• **Verilen metin**:
Türkiye ve Kürdistan devrimci hareketinin hakkında düşünce berraklığına kavuşamadığı temel konunun güncel mücadele-devrim mücadelesi olduğunu söylersek hiç de abartmış olmayız. Bu, önemli bir sorundur ve bu sorunun temelinde reformist anlayışın iki ülke devrimci hareketinin iliklerine kadar işlemiş olması yatıyor.
Bu sorunun açıklığa kavuşturulması, bu konuda bir düşünce berraklığına ulaşılması birleşik devrimin bugünü ve geleceği açısından yaşamsal önem taşıyor. Sosyal reformizm ve uzlaşmacılıkla kalın sınırların çizilmesi bu netliğin, berraklığın başarılmasına bağlıdır.
Devrimci teoride bu sorun, devrim ile reformlar için mücadele arasındaki bağın kurulması biçiminde karşımıza çıkar. Devrim ile reformlar arasındaki bağ kurulmalı mı; kurulacaksa nasıl kurulmalıdır?
Devrimci düşünce ile sosyal reformist düşünce arasındaki kalın sınır çizgisini çekmeye başlayabilmek için ilk adım olarak şu olgunun altını çizmek zorundayız: Sosyal reformist ya da oportünist hiç bir hareket, örgüt ya da parti, ne devrim fikrini baştan reddeder ne de devrim ile reformlar arasındaki bağın kurulması gerekliliğine karşı çıkar.

• **Görev A**:
Aşağıdaki listede "reading" kelimesini içeren satırların hepsini bulun ve her birini olduğu gibi aktarın. Büyük/küçük harf ayrımı dikkate alınır.

• **Görev verileri**:
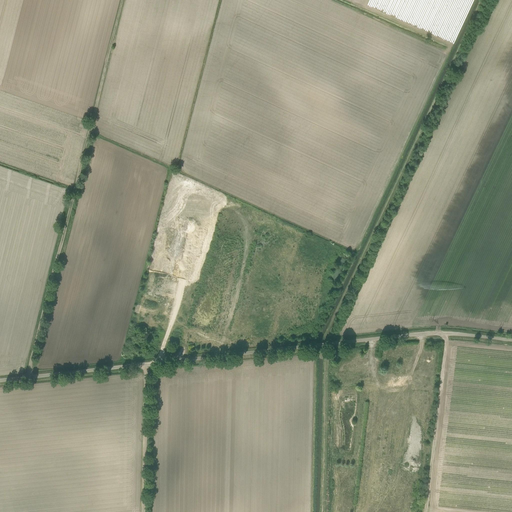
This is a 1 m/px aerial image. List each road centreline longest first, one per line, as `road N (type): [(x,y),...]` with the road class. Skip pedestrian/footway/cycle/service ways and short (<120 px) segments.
road 1 (unclassified): [(0,381),(427,334),(511,340)]
road 2 (track): [(30,378),(124,0)]
road 3 (track): [(483,0),(322,346)]
road 4 (track): [(425,511),(446,333)]
road 5 (track): [(147,365),(144,511)]
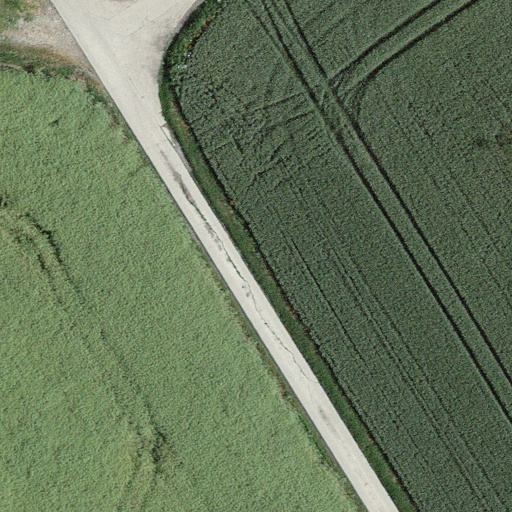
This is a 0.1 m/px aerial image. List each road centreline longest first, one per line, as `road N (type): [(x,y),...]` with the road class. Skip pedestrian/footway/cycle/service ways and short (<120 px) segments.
road 1 (track): [(70,0),(386,511)]
road 2 (track): [(0,34),(99,46),(169,0)]
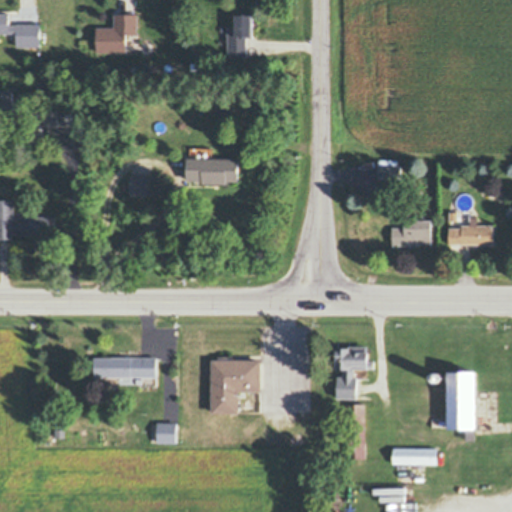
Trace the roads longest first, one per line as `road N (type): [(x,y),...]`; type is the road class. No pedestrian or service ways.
road 1 (secondary): [(321,302),(0,303)]
road 2 (tertiary): [(321,302),(321,0)]
road 3 (secondary): [(511,302),(321,302)]
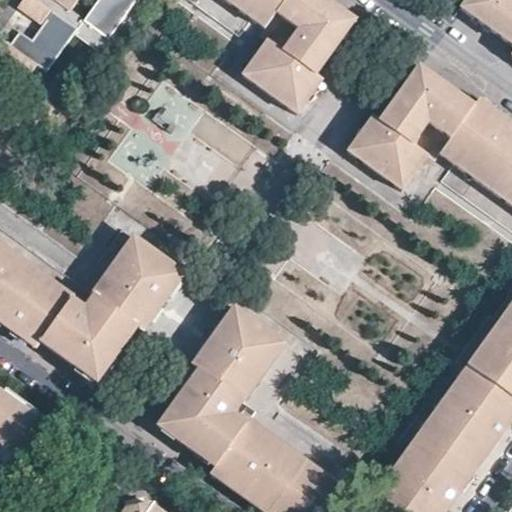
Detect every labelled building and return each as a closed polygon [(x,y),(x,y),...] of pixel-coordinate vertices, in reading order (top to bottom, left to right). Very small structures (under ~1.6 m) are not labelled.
[(76,0),(19,0),(14,8),(39,27),(29,41),(18,34),(8,47),(2,43),(0,46),(0,82),(15,94),(36,67),(44,73),(74,34),(98,51),(134,0),(97,0),(81,23),(67,13),(76,0)] [(223,0),(265,30),(267,42),(242,76),(297,116),(310,97),(322,80),(316,76),(346,34),(355,22),(329,3),(325,0),(223,0)] [(511,0),(466,0),(460,10),(511,47),(511,54),(511,56),(511,55),(511,0)] [(361,134),(347,152),(402,192),(428,157),(439,155),(440,156),(480,101),(479,100),(474,107),(418,67),(411,77),(379,121),(373,117),(361,134)] [(119,164),(140,185),(165,161),(145,141),(155,132),(124,100),(112,113),(133,134),(124,143),(132,151),(119,164)] [(486,105),(480,101),(440,156),(446,160),(453,165),(492,110),(486,105)] [(511,124),(492,110),(453,165),(511,207),(511,124)] [(0,323),(36,349),(40,342),(62,358),(97,383),(136,328),(143,332),(165,301),(184,275),(142,245),(133,238),(92,296),(94,297),(85,310),(71,300),(72,298),(0,246),(0,323)] [(511,306),(372,501),(376,504),(386,511),(445,511),(495,443),(511,419),(511,306)] [(285,345),(235,307),(211,340),(192,366),(199,371),(178,399),(158,427),(214,468),(210,474),(213,477),(262,511),(355,511),(362,503),(249,422),(246,425),(233,415),(242,402),(243,403),(285,345)] [(0,465),(3,467),(13,456),(21,461),(30,449),(48,424),(0,390),(0,465)]
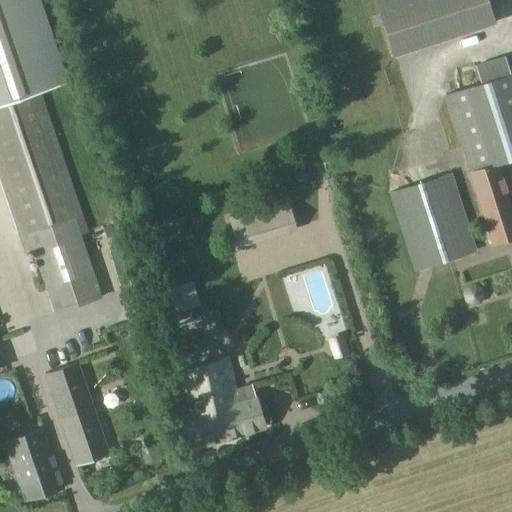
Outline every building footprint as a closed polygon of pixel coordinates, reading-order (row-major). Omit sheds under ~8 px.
[(0,0),(0,177),(25,252),(32,250),(54,313),(100,297),(79,234),(87,232),(39,91),(63,83),(35,0),(0,0)] [(376,0),(394,55),(494,22),(487,0),(376,0)] [(511,236),(511,218),(495,162),(511,156),(511,72),(510,73),(505,56),(475,65),(480,82),(445,93),(492,243),(511,236)] [(415,269),(475,250),(450,174),(390,193),(415,269)] [(229,218),(238,248),(297,230),(288,201),(229,218)] [(327,338),(333,359),(350,354),(343,333),(327,338)] [(251,385),(235,390),(228,357),(181,371),(191,417),(184,419),(193,448),(263,427),(251,385)] [(77,465),(109,453),(77,362),(45,373),(77,465)] [(43,428),(4,441),(18,483),(24,500),(63,487),(43,428)]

• **Görev B**:
Verilen metne göre, Türkiye ve Kürdistan devrimci hareketinin düşünce berraklığına kavuşamadığı sorunun temelinde ne yatıyor?

• **Beklenen yanıt A**:
Detect every labelled building and return each as a closed polygon [(x,y),(x,y),...] of pixel-coordinate vertices, in reading order (top to bottom, left to right). Very small structures (under ~1.6 m) are not labelled.
Outline every building footprint as a closed polygon of pixel coordinates, reading-order (row-major). Omit sheds under ~8 px.

• **Beklenen yanıt B**:
Reformist anlayışın iki ülke devrimci hareketinin iliklerine kadar işlemiş olması yatıyor.